__SUPPLIED RECORDS__.
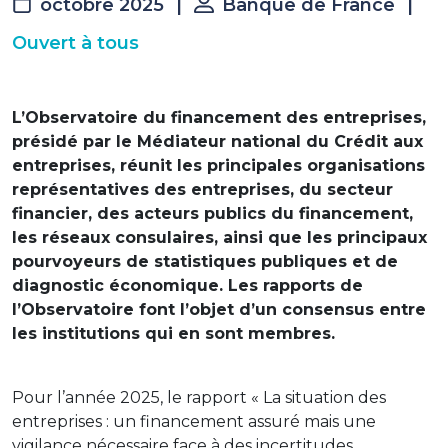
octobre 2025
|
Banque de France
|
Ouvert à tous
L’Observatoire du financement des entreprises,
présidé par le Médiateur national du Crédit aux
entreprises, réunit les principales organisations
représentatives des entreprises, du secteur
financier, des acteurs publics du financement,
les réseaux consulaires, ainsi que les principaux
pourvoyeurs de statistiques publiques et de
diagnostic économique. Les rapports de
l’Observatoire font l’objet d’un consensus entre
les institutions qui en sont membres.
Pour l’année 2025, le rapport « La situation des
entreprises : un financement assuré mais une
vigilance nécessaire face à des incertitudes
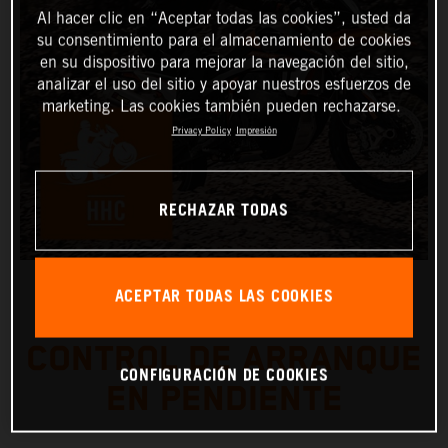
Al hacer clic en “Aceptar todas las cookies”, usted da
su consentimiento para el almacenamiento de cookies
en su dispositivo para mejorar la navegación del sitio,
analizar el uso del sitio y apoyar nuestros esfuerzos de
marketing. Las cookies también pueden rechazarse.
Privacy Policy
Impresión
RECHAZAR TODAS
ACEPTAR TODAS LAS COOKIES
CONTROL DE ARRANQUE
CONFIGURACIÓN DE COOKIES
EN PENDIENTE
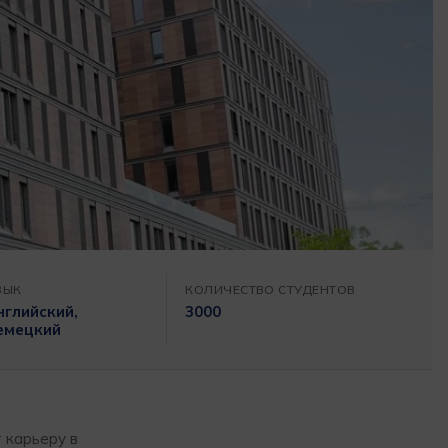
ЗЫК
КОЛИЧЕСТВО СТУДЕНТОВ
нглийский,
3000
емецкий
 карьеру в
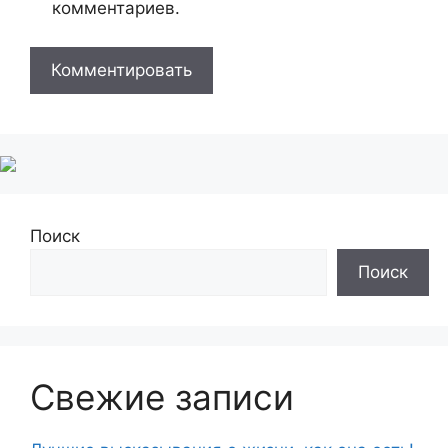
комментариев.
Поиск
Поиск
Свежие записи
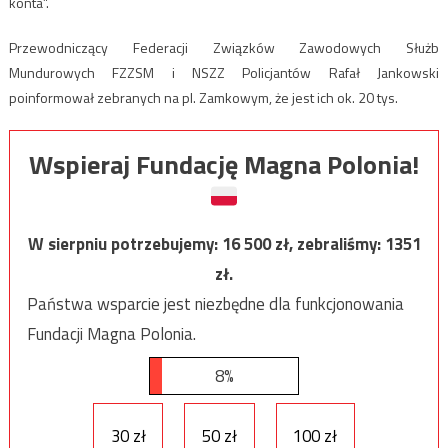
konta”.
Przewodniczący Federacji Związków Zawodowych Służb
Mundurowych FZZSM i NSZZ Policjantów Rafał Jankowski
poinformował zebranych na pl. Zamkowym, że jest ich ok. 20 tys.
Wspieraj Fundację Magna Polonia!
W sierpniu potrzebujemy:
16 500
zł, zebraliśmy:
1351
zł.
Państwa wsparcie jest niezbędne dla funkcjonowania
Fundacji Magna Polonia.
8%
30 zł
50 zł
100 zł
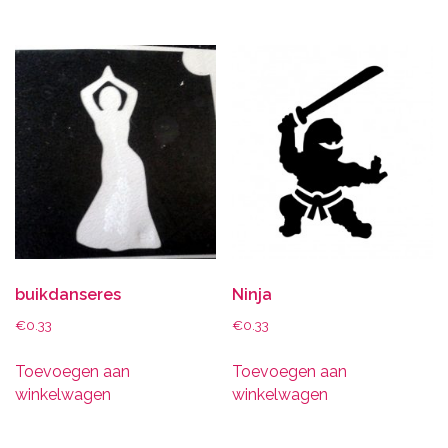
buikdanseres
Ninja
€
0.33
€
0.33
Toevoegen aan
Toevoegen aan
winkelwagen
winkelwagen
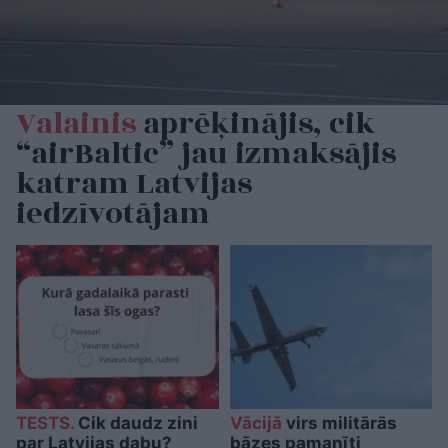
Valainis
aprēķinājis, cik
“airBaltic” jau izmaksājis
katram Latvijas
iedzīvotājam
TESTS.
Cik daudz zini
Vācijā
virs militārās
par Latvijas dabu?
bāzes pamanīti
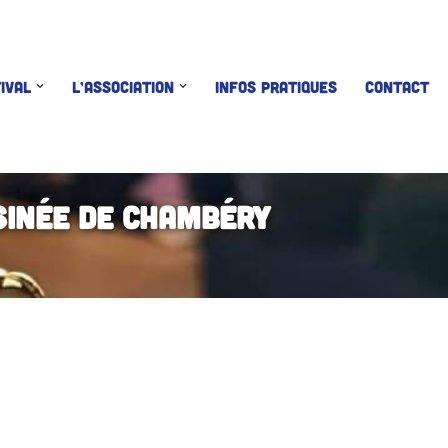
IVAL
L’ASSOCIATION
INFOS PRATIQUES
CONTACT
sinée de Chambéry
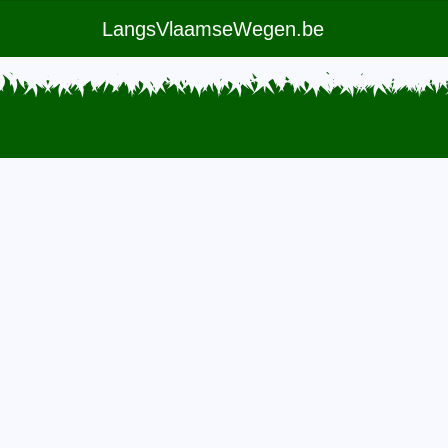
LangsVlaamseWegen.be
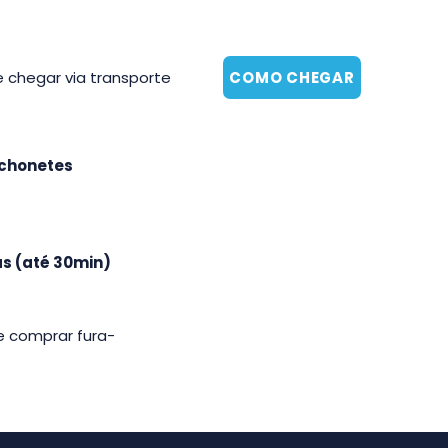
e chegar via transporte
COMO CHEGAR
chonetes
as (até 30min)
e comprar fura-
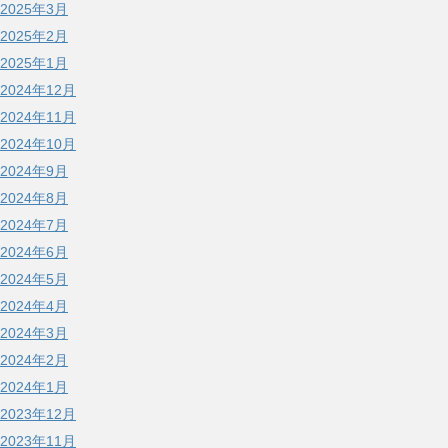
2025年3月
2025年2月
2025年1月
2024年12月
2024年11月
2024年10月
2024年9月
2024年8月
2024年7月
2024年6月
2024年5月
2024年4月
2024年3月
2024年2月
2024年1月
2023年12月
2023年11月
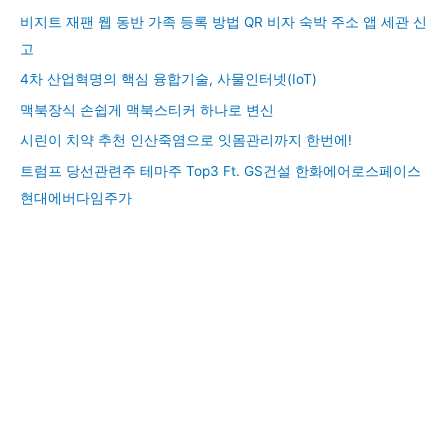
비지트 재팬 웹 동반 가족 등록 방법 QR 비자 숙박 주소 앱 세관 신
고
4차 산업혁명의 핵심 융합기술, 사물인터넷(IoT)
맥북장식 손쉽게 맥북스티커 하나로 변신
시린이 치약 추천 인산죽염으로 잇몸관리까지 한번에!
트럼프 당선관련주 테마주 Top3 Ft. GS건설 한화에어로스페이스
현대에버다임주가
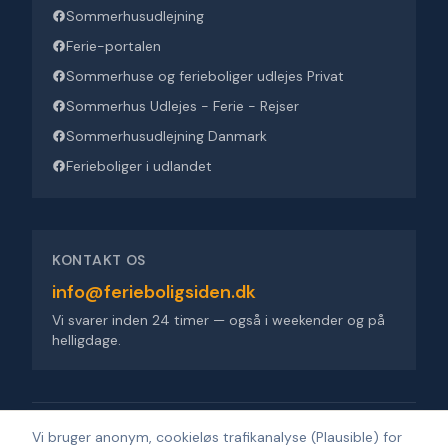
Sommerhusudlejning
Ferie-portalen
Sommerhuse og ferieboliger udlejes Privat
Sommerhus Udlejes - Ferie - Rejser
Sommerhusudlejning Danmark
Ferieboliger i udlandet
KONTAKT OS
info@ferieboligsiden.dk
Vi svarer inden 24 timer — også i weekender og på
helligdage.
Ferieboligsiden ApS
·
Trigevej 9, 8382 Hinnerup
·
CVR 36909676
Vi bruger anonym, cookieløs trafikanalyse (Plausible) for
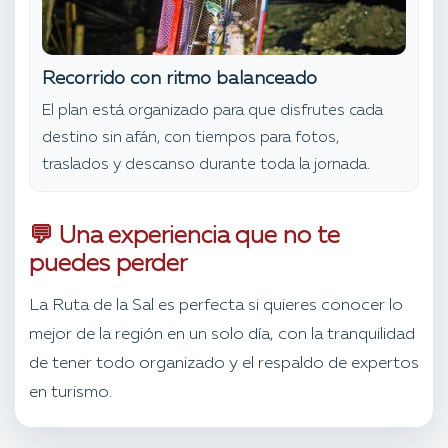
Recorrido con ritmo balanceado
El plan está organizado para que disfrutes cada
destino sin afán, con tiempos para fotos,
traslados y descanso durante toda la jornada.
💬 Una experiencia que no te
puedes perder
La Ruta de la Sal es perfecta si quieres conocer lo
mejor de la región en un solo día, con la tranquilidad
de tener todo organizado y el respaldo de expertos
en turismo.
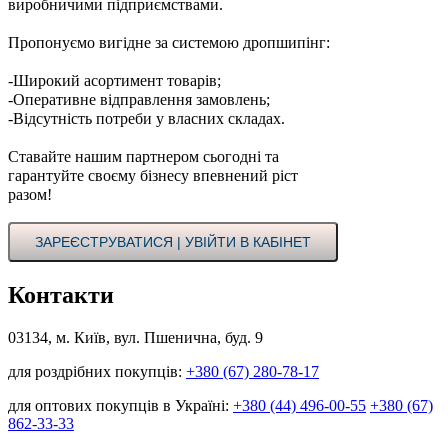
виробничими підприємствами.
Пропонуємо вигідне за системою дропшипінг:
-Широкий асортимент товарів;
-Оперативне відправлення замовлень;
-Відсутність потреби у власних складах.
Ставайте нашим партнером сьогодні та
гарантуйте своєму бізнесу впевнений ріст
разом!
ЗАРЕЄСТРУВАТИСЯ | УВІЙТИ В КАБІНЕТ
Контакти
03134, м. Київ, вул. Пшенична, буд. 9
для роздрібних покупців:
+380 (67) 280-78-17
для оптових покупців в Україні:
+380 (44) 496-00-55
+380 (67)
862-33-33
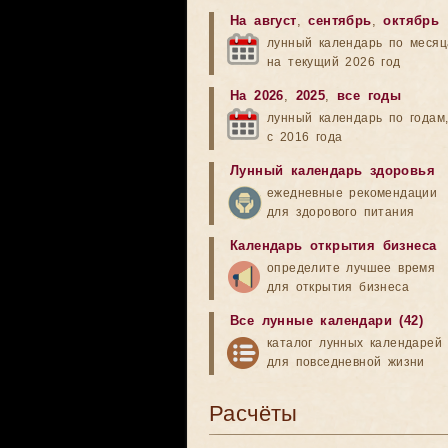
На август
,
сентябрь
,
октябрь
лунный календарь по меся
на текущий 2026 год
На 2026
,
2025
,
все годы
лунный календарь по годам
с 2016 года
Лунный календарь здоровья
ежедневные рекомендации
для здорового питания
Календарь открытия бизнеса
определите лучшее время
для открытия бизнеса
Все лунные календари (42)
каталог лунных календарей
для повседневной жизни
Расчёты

__YOUR OBJECTIVE__. Write out the text of the listing above line for line, with each line kept exactly as it appears. Leave the pictures out of your answer.

__RESULT BELOW__.
octobre 2025
|
Banque de France
|
Ouvert à tous
L’Observatoire du financement des entreprises,
présidé par le Médiateur national du Crédit aux
entreprises, réunit les principales organisations
représentatives des entreprises, du secteur
financier, des acteurs publics du financement,
les réseaux consulaires, ainsi que les principaux
pourvoyeurs de statistiques publiques et de
diagnostic économique. Les rapports de
l’Observatoire font l’objet d’un consensus entre
les institutions qui en sont membres.
Pour l’année 2025, le rapport « La situation des
entreprises : un financement assuré mais une
vigilance nécessaire face à des incertitudes
Al hacer clic en “Aceptar todas las cookies”, usted da
su consentimiento para el almacenamiento de cookies
en su dispositivo para mejorar la navegación del sitio,
analizar el uso del sitio y apoyar nuestros esfuerzos de
marketing. Las cookies también pueden rechazarse.
Privacy Policy
Impresión
RECHAZAR TODAS
ACEPTAR TODAS LAS COOKIES
CONTROL DE ARRANQUE
CONFIGURACIÓN DE COOKIES
EN PENDIENTE
ЗЫК
КОЛИЧЕСТВО СТУДЕНТОВ
нглийский,
3000
емецкий
 карьеру в
комментариев.
Поиск
Поиск
Свежие записи
konta”.
Przewodniczący Federacji Związków Zawodowych Służb
Mundurowych FZZSM i NSZZ Policjantów Rafał Jankowski
poinformował zebranych na pl. Zamkowym, że jest ich ok. 20 tys.
Wspieraj Fundację Magna Polonia!
W sierpniu potrzebujemy:
16 500
zł, zebraliśmy:
1351
zł.
Państwa wsparcie jest niezbędne dla funkcjonowania
Fundacji Magna Polonia.
8%
30 zł
50 zł
100 zł
buikdanseres
Ninja
€
0.33
€
0.33
Toevoegen aan
Toevoegen aan
winkelwagen
winkelwagen
Valainis
aprēķinājis, cik
“airBaltic” jau izmaksājis
katram Latvijas
iedzīvotājam
TESTS.
Cik daudz zini
Vācijā
virs militārās
par Latvijas dabu?
bāzes pamanīti
IVAL
L’ASSOCIATION
INFOS PRATIQUES
CONTACT
sinée de Chambéry
LangsVlaamseWegen.be
e chegar via transporte
COMO CHEGAR
chonetes
as (até 30min)
e comprar fura-
2025年3月
2025年2月
2025年1月
2024年12月
2024年11月
2024年10月
2024年9月
2024年8月
2024年7月
2024年6月
2024年5月
2024年4月
2024年3月
2024年2月
2024年1月
2023年12月
2023年11月
비지트 재팬 웹 동반 가족 등록 방법 QR 비자 숙박 주소 앱 세관 신
고
4차 산업혁명의 핵심 융합기술, 사물인터넷(IoT)
맥북장식 손쉽게 맥북스티커 하나로 변신
시린이 치약 추천 인산죽염으로 잇몸관리까지 한번에!
트럼프 당선관련주 테마주 Top3 Ft. GS건설 한화에어로스페이스
현대에버다임주가
Sommerhusudlejning
Ferie-portalen
Sommerhuse og ferieboliger udlejes Privat
Sommerhus Udlejes - Ferie - Rejser
Sommerhusudlejning Danmark
Ferieboliger i udlandet
KONTAKT OS
info@ferieboligsiden.dk
Vi svarer inden 24 timer — også i weekender og på
helligdage.
Ferieboligsiden ApS
·
Trigevej 9, 8382 Hinnerup
·
CVR 36909676
Vi bruger anonym, cookieløs trafikanalyse (Plausible) for
Recorrido con ritmo balanceado
El plan está organizado para que disfrutes cada
destino sin afán, con tiempos para fotos,
traslados y descanso durante toda la jornada.
💬 Una experiencia que no te
puedes perder
La Ruta de la Sal es perfecta si quieres conocer lo
mejor de la región en un solo día, con la tranquilidad
de tener todo organizado y el respaldo de expertos
en turismo.
виробничими підприємствами.
Пропонуємо вигідне за системою дропшипінг:
-Широкий асортимент товарів;
-Оперативне відправлення замовлень;
-Відсутність потреби у власних складах.
Ставайте нашим партнером сьогодні та
гарантуйте своєму бізнесу впевнений ріст
разом!
ЗАРЕЄСТРУВАТИСЯ | УВІЙТИ В КАБІНЕТ
Контакти
03134, м. Київ, вул. Пшенична, буд. 9
для роздрібних покупців:
+380 (67) 280-78-17
для оптових покупців в Україні:
+380 (44) 496-00-55
+380 (67)
862-33-33
На август
,
сентябрь
,
октябрь
лунный календарь по меся
на текущий 2026 год
На 2026
,
2025
,
все годы
лунный календарь по годам
с 2016 года
Лунный календарь здоровья
ежедневные рекомендации
для здорового питания
Календарь открытия бизнеса
определите лучшее время
для открытия бизнеса
Все лунные календари (42)
каталог лунных календарей
для повседневной жизни
Расчёты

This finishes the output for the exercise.